WHAT THE TASK REQUIRES » With the pictures removed, the data below must be transcribed in full and exactly.
=== Section Start ===
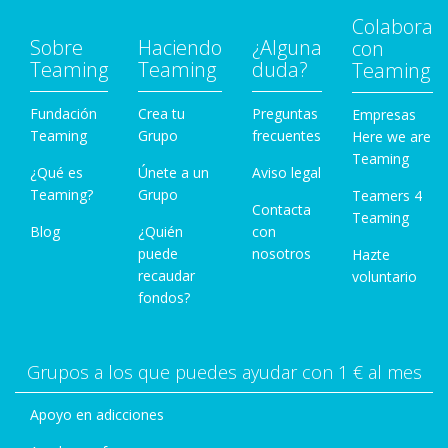
Colabora
Sobre
Haciendo
¿Alguna
con
Teaming
Teaming
duda?
Teaming
Fundación
Crea tu
Preguntas
Empresas
Teaming
Grupo
frecuentes
Here we are
Teaming
¿Qué es
Únete a un
Aviso legal
Teaming?
Grupo
Teamers 4
Contacta
Teaming
Blog
¿Quién
con
puede
nosotros
Hazte
recaudar
voluntario
fondos?
Grupos a los que puedes ayudar con 1 € al mes
Apoyo en adicciones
=== Section End ===
SOLUTION TO THE PROBLEM »
Colabora
Sobre
Haciendo
¿Alguna
con
Teaming
Teaming
duda?
Teaming
Fundación
Crea tu
Preguntas
Empresas
Teaming
Grupo
frecuentes
Here we are
Teaming
¿Qué es
Únete a un
Aviso legal
Teaming?
Grupo
Teamers 4
Contacta
Teaming
Blog
¿Quién
con
puede
nosotros
Hazte
recaudar
voluntario
fondos?
Grupos a los que puedes ayudar con 1 € al mes
Apoyo en adicciones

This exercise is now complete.